The same confrontation with the elements of origin can be found in New York-based Korean artist Miru Kim’s series of colour photographs “The Camel’s Way“. In Kim’s photoseries, the artist exposes herself naked within the vastness of the desert. The fragility of her figure and poise, calm despite the surrounding severity, reflects on the equal destructibility of her environment. Again, the metaphor of landscape becomes the expression for inner experience.

Similarly extreme landscapes are the subjects of Japanese filmmaker and photo artist Shingo Yoshida’s photographs. Travelling to the extremes of the earth, he searches for places which are loaded with myths, such as the spot in Siberia where the 180th meridian and the Arctic Circle intersect. Capturing the vastness of the landscape, Yoshida’s images ask us to confront our transient imprint upon it.

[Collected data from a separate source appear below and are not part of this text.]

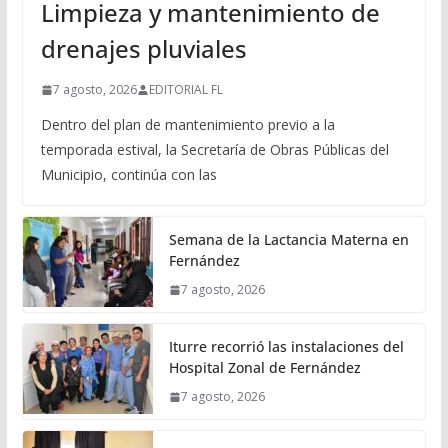
Limpieza y mantenimiento de
drenajes pluviales
7 agosto, 2026
EDITORIAL FL
Dentro del plan de mantenimiento previo a la
temporada estival, la Secretaría de Obras Públicas del
Municipio, continúa con las
Semana de la Lactancia Materna en
Fernández
7 agosto, 2026
Iturre recorrió las instalaciones del
Hospital Zonal de Fernández
7 agosto, 2026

The three part photo edition entitled „The Vast Structure of Recollection“ by Australian artist Kate McMillan explores the artist’s fascination with the relationship between body memory and landscape. Using film, photography and sculpture, McMillan explores how the intense residue of memory can be located through quiet gesture, landscape, and the objects we carry around with us. Exploring internal and external landscapes alike, McMillan’s practice encompasses an open-ended dialogue between abstraction, felt experience and memory; a sort of visual poem.

The Spanish documentation photographer Jesus Pastor captures remote, stony paths from Iceland. Like a mantra, the motif of stone and precipice repeats itself, focusing on a single detail of the landscape to arouse the viewer’s imagination.

The most distinctive human landscape is the palm of the hand. The portraits of Marcel Marceau in the exhibition show nothing more than the palms of his hands. The photographer, Thorsten Heinze, was once Marceau’s spiritual guide, student, assistant, friend and close companion on the world’s stages for 17 years. These moving moments form images of inner experience.

„Die Landschaft in uns“ by Schlachthaus.fresh&fine art is a cooperation with SevenStarGallery and Momentum Berlin.